- Directions:
Your answer should be each line of the entries that contains the word "clock", copied in full.

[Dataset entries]
******************************

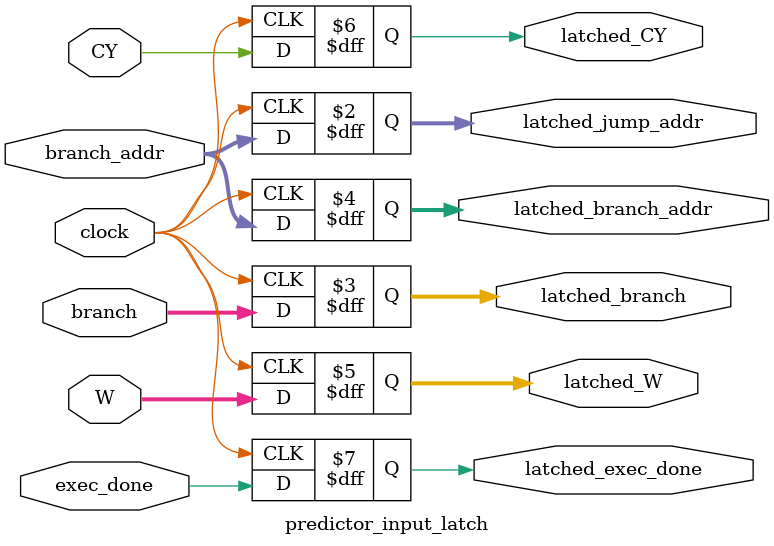
<source format=v>
module predictor_input_latch (	input [21:0]	branch,
											input [10:0]	branch_addr,
											input [15:0]	W,
											input				CY,
											input				exec_done,
											input				clock,
											output reg [10:0] latched_jump_addr,
											output reg [21:0]	latched_branch,
											output reg [10:0] latched_branch_addr,
											output reg [15:0]	latched_W,
											output reg			latched_CY,
											output reg 			latched_exec_done);
											
	always @ (posedge clock) begin
		latched_branch <= branch;
		latched_branch_addr <= branch_addr;
		latched_W <= W;
		latched_CY <= CY;
		latched_exec_done <= exec_done;
		latched_jump_addr <= branch_addr[10:0];
	end
	
endmodule
</source>
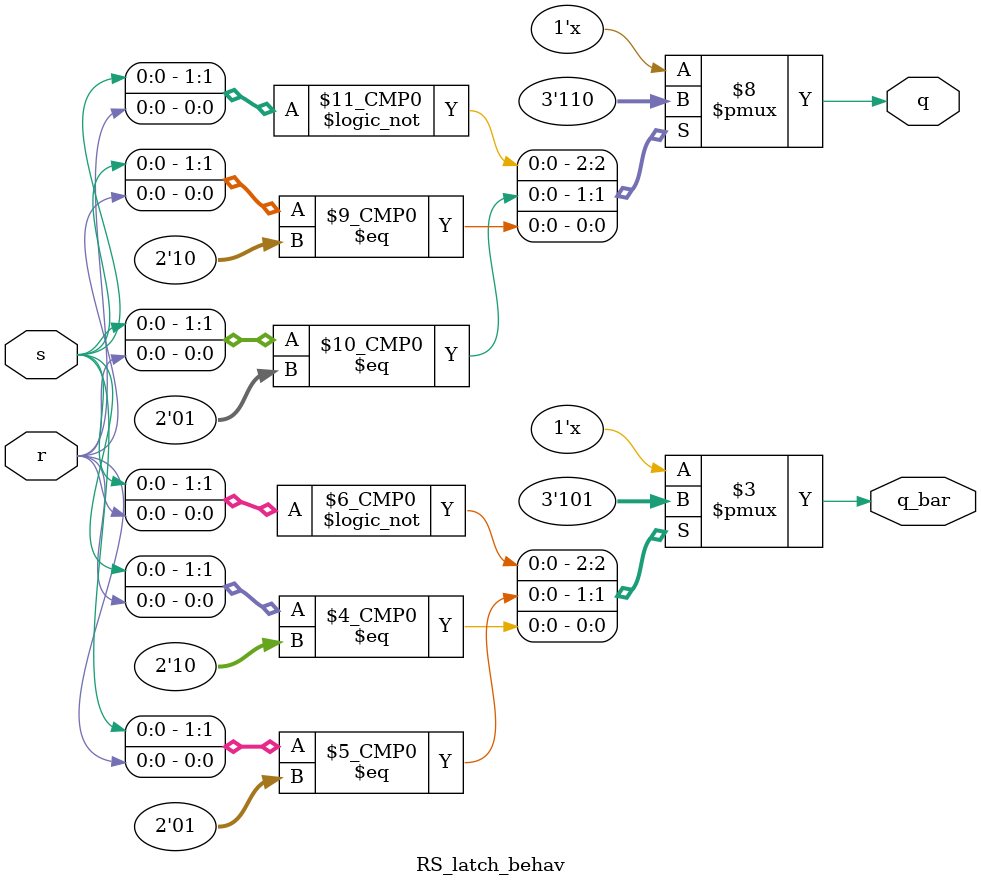
<source format=v>
module RS_latch_behav (
    input s, r,
    output reg q, q_bar
);
    always @(*) begin
        case ({s,r})
            2'b00: begin q = 1; q_bar = 1; end
            2'b01: begin q = 1; q_bar = 0; end
            2'b10: begin q = 0; q_bar = 1; end
            2'b11: begin q = 1'bx; q_bar = 1'bx; end
        endcase
    end
endmodule
</source>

******************************

- Task answer:
											input				clock,
	always @ (posedge clock) begin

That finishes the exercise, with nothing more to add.